De la fuente schlägt zurück: „rassisten haben im fußball nichts verloren“

Luis de la Fuente trat mit zitternder Stimme vor die Mikrofone, doch die Botschaft war klar: „Das ist die Meinung aller. Das ist untragbar. Eine absolute Verweigerung.“ Die rassistischen Sprechchöre gegen Lamine Yamal und Nico Williams im RCDE-Stadium hatte er Sekunden zuvor noch aus der Nähe mitbekommen – und sofort reagiert.

Der protest kam vom spielfeld

Stadionsprecher warnte über Lautsprecher, Anzeigentafel blinkte rot. Die Mehrheit der 33.000 pfiff die Unbotmäßigen nieder. „Gewalttäter nutzen den Fußball, sie gehören nicht dazu“, so der Nationalcoach. Spanien besiegte Ägypten 3:1, doch die Schlagzeilen schrieb eine Minderheit.

Danach drehte sich das Gespräch Richtung Italien. Dreimal in Folge haben die Azzurri eine WM verpasst – für de la Fuente ein Beleg dafür, wie schwer sich der Titelverteidiger qualifiziert. „Wir reden nicht mehr bloß vom sportlichen Wettbewerb, sondern von Präzision bis ins Detail.“

Joan garcía lacht über cornellà-comeback

Joan garcía lacht über cornellà-comeback

Über Joan García, der nach fünf Jahren Heimspiel-Pause wieder im Estadi Cornellà-El Prat stand, brach der Coach in schallendes Lachen aus. „Stellt euch vor, der Junge fragt, ob das sein Debüt sei. Maribel, was für ein Niveau!“, spielt er auf ein spanisches Running-Gag-Meme an. García hielt als Ersatz-Keeper souverän, doch die Pointe lieferte der Coach.

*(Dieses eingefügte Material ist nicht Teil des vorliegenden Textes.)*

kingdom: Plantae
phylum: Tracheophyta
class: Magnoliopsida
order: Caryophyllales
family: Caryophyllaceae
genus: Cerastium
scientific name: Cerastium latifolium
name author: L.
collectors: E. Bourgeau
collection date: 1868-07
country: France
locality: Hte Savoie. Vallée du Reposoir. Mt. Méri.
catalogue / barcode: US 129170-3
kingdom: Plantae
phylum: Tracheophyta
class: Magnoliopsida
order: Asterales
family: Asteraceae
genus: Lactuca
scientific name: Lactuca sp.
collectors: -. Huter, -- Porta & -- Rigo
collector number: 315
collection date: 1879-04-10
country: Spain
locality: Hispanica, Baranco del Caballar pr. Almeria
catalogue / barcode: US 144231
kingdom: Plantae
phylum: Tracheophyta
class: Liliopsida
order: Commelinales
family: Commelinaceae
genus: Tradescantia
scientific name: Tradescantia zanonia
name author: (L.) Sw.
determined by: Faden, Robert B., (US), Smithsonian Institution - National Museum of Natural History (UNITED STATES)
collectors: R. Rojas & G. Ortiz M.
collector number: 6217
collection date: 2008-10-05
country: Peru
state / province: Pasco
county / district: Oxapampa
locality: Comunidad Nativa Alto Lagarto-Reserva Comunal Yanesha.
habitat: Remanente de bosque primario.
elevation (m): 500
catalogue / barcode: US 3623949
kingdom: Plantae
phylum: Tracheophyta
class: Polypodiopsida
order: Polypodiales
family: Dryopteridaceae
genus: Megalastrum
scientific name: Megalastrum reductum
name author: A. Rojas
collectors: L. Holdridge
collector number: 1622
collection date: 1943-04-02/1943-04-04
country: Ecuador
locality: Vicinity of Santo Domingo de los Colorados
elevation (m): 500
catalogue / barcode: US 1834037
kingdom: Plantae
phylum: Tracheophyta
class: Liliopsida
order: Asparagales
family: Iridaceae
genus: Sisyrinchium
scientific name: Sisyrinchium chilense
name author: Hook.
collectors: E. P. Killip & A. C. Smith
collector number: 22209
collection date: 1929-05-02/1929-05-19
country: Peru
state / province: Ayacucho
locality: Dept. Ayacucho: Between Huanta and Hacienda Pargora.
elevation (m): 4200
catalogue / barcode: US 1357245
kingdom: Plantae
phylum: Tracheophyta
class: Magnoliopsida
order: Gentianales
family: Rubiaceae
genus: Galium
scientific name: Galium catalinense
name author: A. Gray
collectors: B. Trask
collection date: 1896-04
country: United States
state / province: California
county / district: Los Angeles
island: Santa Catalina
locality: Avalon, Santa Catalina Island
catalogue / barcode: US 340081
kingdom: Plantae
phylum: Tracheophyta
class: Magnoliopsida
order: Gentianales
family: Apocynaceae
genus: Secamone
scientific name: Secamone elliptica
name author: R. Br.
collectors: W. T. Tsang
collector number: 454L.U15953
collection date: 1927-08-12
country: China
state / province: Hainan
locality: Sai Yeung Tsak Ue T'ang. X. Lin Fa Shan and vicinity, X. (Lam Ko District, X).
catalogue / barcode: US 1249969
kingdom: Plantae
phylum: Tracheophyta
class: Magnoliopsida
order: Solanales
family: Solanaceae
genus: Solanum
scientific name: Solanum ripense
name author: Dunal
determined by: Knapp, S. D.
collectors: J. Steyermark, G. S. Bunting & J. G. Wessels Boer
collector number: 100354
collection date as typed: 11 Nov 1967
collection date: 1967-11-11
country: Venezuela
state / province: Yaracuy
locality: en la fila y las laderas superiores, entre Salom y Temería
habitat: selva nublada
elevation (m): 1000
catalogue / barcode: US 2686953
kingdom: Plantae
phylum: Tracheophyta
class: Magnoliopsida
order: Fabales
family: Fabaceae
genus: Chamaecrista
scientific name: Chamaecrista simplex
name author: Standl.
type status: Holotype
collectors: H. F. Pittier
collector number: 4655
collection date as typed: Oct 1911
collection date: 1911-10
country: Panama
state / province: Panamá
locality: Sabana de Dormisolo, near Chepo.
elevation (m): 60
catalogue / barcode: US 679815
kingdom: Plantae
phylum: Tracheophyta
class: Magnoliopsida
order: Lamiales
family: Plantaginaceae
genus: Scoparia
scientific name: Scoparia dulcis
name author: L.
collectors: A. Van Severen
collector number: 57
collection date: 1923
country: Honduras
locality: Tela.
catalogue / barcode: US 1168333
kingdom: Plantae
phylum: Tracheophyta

Die Torhüterdiskussion – vier statt drei Keeper mit in die Vorbereitung – winkte er ab. „Wenn ich dürfte, würde ich alle vier mitnehmen. Die Zusammenarbeit war so positiv, dass die Entscheidung für drei nur Formsache bleibt.“ Bis zur endgültigen 23er-Liste will er jeden Trainingstag nutzen, um Leistung und Charakter auszuloten.

Am Ende bleibt eine Erkenntnis: Spanien spielt nicht nur elegant, es weist auch rassistische Randale in die Schranken. Und de la Fuente? Der steht davor, seine erste große Feuerprobe zu bestehen – mit der WM-Ticket-Vergabe und mit der Gesellschaft im Rücken.